═══ DATA RECORDS ═══

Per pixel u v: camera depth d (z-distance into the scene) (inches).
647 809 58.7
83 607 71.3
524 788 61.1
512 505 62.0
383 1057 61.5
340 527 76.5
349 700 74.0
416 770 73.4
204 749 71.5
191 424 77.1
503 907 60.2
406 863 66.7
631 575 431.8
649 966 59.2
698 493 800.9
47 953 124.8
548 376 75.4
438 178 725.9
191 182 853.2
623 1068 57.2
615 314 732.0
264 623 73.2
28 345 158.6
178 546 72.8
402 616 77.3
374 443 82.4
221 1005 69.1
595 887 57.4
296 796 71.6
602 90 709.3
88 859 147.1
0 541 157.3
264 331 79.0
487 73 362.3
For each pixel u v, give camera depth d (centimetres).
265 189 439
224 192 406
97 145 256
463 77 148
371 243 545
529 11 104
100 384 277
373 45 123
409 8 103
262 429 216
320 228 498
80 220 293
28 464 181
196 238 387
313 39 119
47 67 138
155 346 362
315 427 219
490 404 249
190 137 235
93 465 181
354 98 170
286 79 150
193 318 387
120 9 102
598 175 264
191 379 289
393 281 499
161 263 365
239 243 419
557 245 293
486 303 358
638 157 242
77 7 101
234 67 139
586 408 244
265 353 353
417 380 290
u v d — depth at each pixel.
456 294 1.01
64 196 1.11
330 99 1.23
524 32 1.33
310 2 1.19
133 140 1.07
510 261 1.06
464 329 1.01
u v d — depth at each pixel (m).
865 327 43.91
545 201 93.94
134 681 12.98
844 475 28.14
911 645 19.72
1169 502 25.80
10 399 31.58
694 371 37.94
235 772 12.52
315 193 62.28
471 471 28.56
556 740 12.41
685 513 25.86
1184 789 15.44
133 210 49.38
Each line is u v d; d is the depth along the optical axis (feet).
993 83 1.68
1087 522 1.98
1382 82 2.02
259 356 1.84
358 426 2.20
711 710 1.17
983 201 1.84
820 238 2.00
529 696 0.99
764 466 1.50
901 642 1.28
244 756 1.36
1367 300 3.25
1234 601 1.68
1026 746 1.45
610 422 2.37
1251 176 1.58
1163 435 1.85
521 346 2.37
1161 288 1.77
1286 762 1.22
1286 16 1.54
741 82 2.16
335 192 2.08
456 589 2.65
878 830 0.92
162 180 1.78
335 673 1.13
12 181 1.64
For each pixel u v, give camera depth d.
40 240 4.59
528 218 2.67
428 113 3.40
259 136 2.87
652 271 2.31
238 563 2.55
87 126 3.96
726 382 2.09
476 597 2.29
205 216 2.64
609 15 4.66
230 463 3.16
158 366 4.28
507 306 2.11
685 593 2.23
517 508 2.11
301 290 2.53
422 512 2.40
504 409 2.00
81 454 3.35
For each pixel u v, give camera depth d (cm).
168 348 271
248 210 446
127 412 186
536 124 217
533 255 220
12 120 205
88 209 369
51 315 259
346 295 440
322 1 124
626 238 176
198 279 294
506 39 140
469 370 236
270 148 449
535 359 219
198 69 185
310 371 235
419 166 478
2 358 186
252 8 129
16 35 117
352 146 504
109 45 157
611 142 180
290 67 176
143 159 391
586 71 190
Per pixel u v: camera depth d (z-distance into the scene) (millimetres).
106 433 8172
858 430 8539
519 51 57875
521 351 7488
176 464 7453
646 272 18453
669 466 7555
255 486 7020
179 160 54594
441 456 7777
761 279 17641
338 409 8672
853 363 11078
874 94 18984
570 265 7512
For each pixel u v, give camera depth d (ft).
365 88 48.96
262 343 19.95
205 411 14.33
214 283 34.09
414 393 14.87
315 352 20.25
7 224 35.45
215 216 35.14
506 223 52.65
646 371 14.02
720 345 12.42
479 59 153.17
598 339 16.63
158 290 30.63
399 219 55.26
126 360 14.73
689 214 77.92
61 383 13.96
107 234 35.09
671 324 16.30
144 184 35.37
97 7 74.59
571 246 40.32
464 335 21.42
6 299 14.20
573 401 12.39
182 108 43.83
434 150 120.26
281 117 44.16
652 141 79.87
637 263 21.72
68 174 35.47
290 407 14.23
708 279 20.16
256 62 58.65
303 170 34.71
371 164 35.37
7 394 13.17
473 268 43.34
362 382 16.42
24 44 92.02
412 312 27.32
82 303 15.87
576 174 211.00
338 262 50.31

═══

What you output should match every line above exactly.

Per pixel u v: camera depth d (z-distance into the scene) (inches).
647 809 58.7
83 607 71.3
524 788 61.1
512 505 62.0
383 1057 61.5
340 527 76.5
349 700 74.0
416 770 73.4
204 749 71.5
191 424 77.1
503 907 60.2
406 863 66.7
631 575 431.8
649 966 59.2
698 493 800.9
47 953 124.8
548 376 75.4
438 178 725.9
191 182 853.2
623 1068 57.2
615 314 732.0
264 623 73.2
28 345 158.6
178 546 72.8
402 616 77.3
374 443 82.4
221 1005 69.1
595 887 57.4
296 796 71.6
602 90 709.3
88 859 147.1
0 541 157.3
264 331 79.0
487 73 362.3
For each pixel u v, give camera depth d (centimetres).
265 189 439
224 192 406
97 145 256
463 77 148
371 243 545
529 11 104
100 384 277
373 45 123
409 8 103
262 429 216
320 228 498
80 220 293
28 464 181
196 238 387
313 39 119
47 67 138
155 346 362
315 427 219
490 404 249
190 137 235
93 465 181
354 98 170
286 79 150
193 318 387
120 9 102
598 175 264
191 379 289
393 281 499
161 263 365
239 243 419
557 245 293
486 303 358
638 157 242
77 7 101
234 67 139
586 408 244
265 353 353
417 380 290
u v d — depth at each pixel.
456 294 1.01
64 196 1.11
330 99 1.23
524 32 1.33
310 2 1.19
133 140 1.07
510 261 1.06
464 329 1.01
u v d — depth at each pixel (m).
865 327 43.91
545 201 93.94
134 681 12.98
844 475 28.14
911 645 19.72
1169 502 25.80
10 399 31.58
694 371 37.94
235 772 12.52
315 193 62.28
471 471 28.56
556 740 12.41
685 513 25.86
1184 789 15.44
133 210 49.38
Each line is u v d; d is the depth along the optical axis (feet).
993 83 1.68
1087 522 1.98
1382 82 2.02
259 356 1.84
358 426 2.20
711 710 1.17
983 201 1.84
820 238 2.00
529 696 0.99
764 466 1.50
901 642 1.28
244 756 1.36
1367 300 3.25
1234 601 1.68
1026 746 1.45
610 422 2.37
1251 176 1.58
1163 435 1.85
521 346 2.37
1161 288 1.77
1286 762 1.22
1286 16 1.54
741 82 2.16
335 192 2.08
456 589 2.65
878 830 0.92
162 180 1.78
335 673 1.13
12 181 1.64
For each pixel u v, give camera depth d.
40 240 4.59
528 218 2.67
428 113 3.40
259 136 2.87
652 271 2.31
238 563 2.55
87 126 3.96
726 382 2.09
476 597 2.29
205 216 2.64
609 15 4.66
230 463 3.16
158 366 4.28
507 306 2.11
685 593 2.23
517 508 2.11
301 290 2.53
422 512 2.40
504 409 2.00
81 454 3.35
For each pixel u v, give camera depth d (cm).
168 348 271
248 210 446
127 412 186
536 124 217
533 255 220
12 120 205
88 209 369
51 315 259
346 295 440
322 1 124
626 238 176
198 279 294
506 39 140
469 370 236
270 148 449
535 359 219
198 69 185
310 371 235
419 166 478
2 358 186
252 8 129
16 35 117
352 146 504
109 45 157
611 142 180
290 67 176
143 159 391
586 71 190
Per pixel u v: camera depth d (z-distance into the scene) (millimetres).
106 433 8172
858 430 8539
519 51 57875
521 351 7488
176 464 7453
646 272 18453
669 466 7555
255 486 7020
179 160 54594
441 456 7777
761 279 17641
338 409 8672
853 363 11078
874 94 18984
570 265 7512
For each pixel u v, give camera depth d (ft).
365 88 48.96
262 343 19.95
205 411 14.33
214 283 34.09
414 393 14.87
315 352 20.25
7 224 35.45
215 216 35.14
506 223 52.65
646 371 14.02
720 345 12.42
479 59 153.17
598 339 16.63
158 290 30.63
399 219 55.26
126 360 14.73
689 214 77.92
61 383 13.96
107 234 35.09
671 324 16.30
144 184 35.37
97 7 74.59
571 246 40.32
464 335 21.42
6 299 14.20
573 401 12.39
182 108 43.83
434 150 120.26
281 117 44.16
652 141 79.87
637 263 21.72
68 174 35.47
290 407 14.23
708 279 20.16
256 62 58.65
303 170 34.71
371 164 35.37
7 394 13.17
473 268 43.34
362 382 16.42
24 44 92.02
412 312 27.32
82 303 15.87
576 174 211.00
338 262 50.31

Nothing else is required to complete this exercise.